I’m sure you’ve visited about every website out there, but here’s one more you may have missed. It offers some different thoughts from the other side of the Pond.
Cirrhosis Defined
Hi susie1,
I remember you two!! Very well. You were very good in trying to help in any way you could with your partners plight(s). We were so pleased, as hard as it was for him to actually get started on the dac, to see his successful cure. Ah yes, the cirrhosis though. He was banded 3 times, right?, just before treatment could get started and ended up NOT having the TIP?, if I have reviewed correctly?

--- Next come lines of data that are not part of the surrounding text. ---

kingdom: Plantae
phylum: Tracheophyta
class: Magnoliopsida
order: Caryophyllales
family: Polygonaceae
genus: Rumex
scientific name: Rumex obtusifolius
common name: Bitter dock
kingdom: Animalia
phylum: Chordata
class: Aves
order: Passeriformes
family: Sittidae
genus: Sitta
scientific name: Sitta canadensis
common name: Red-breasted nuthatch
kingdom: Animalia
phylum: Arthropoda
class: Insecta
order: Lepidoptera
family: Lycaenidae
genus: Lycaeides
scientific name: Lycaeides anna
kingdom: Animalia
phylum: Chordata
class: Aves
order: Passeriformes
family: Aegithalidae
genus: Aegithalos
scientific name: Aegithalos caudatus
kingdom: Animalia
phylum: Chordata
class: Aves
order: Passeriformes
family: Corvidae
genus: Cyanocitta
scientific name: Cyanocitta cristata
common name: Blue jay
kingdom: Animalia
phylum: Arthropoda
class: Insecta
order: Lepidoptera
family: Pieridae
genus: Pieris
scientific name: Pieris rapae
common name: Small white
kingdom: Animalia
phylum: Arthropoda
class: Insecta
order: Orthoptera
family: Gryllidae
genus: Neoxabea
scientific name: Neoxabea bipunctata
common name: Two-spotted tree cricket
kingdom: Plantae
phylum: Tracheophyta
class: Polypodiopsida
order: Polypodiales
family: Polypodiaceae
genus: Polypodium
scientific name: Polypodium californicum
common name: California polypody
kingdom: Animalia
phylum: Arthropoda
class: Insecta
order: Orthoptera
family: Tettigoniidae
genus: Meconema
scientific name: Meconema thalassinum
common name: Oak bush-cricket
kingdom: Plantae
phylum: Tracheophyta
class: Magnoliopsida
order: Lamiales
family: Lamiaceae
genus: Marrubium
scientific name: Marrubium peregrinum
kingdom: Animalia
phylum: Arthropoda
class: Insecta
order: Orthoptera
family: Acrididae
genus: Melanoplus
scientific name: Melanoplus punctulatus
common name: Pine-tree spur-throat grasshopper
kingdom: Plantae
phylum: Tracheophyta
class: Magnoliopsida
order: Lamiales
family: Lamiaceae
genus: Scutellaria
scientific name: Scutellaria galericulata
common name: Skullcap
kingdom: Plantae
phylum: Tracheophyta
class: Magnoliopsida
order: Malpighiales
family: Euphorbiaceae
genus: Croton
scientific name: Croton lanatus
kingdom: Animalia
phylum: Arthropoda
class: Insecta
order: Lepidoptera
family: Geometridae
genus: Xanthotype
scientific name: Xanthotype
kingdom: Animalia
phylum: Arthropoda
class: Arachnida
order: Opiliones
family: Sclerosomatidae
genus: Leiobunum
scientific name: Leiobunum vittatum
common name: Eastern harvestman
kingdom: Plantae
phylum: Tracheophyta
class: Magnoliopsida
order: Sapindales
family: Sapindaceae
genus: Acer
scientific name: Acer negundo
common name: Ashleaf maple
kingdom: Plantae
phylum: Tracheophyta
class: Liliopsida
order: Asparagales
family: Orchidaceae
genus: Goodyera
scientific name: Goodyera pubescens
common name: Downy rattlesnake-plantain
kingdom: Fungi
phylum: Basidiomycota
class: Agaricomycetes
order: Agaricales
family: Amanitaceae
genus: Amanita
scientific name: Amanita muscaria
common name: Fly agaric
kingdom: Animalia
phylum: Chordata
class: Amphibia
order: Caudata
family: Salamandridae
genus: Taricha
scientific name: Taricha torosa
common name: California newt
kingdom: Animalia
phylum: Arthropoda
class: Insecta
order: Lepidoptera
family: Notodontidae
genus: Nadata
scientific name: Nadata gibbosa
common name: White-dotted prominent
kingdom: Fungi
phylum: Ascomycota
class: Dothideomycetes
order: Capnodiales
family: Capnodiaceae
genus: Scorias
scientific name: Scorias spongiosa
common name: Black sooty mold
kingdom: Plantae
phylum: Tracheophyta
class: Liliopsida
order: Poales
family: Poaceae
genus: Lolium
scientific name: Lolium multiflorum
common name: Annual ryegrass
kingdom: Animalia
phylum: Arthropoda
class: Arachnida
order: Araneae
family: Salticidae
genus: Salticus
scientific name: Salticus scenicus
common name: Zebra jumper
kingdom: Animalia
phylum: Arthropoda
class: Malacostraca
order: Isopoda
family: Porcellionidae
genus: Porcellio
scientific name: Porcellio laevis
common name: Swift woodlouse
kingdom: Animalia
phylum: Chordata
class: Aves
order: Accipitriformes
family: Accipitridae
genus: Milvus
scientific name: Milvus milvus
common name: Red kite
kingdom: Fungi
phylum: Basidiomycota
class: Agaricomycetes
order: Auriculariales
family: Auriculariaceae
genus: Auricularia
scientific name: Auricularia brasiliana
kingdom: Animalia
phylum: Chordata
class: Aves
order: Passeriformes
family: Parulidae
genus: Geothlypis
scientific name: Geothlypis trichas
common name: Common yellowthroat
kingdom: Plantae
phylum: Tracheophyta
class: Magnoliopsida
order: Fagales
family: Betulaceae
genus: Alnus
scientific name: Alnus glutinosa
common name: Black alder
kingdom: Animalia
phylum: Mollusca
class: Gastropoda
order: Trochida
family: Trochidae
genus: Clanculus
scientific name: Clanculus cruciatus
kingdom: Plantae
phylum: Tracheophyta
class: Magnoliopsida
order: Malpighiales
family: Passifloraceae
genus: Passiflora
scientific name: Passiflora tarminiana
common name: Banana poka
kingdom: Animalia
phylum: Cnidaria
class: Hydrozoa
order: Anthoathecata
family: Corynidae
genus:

You mention the platelets (how's the hct and hgb?), but do you have any other labs/symptoms/imaging results on him to share? It would paint a fuller picture on his current state to know a bit more. Even just to know how he is actually "feeling". The imaging "reports" he must be having on a ongoing basis would be good (comparative) info to see, if some of his prior abnomalities (if he had splenomegaly/ascites, changes in shapes and sizes,etc) have improved? CAT's/ ultrasounds? Sometimes the ongoing imagings/U/S's over time (aside from the endoscopies) paint good picture of info on all aspects of varices/cirrhosis. Did he ever, or does he get "kPa measurements" of his liver to judge if there has been any reduction in the amount of "stiffness" in his liver? I always assumed he must have had some externally visable abdominal girth signs of ascites "visable" at some point early on? - did he?, and has that gone now? You had said at ne point early on he was troubled with pedal edema, did that go away early on too? Has he been on the repeat/return treadmill with endoscopies to check on his banding/varices? How are the basics - ALT/AST/bili/alkaline phosphatase/proteins/kidney function. We have a handful of folk here who may be experienced enough themselves with ongoing labs/tests regarding cirrhosis to be of help in comparing notes.
I have no doubt you (and he) have been taking very good care of him, diet and all healthy ways, always a good thing. I am not well experienced about cirrhosis, but I do know more info is always helpful to paint a fuller picture - we'll see who else can jump in here with some helpful thoughts for you.
I'm so glad to hear from you two again!
C.
I have not been on this forum for a while now, but my husband is still Hep C free after completing treatment just over a year ago. His cirrhosis caused portal hypertension and he did have esophageal banding for varices about 2 years ago (just before starting treatment). His platelets are about 50 and recently dropped to 40. I would love to hear from anyone with success stories - coming back from cirrhosis. I know it could take a few years and he has a super clean diet and lifestyle. Has anyone done any bioenergetic therapies like BEMER or pulsed electromagnetic field therapy?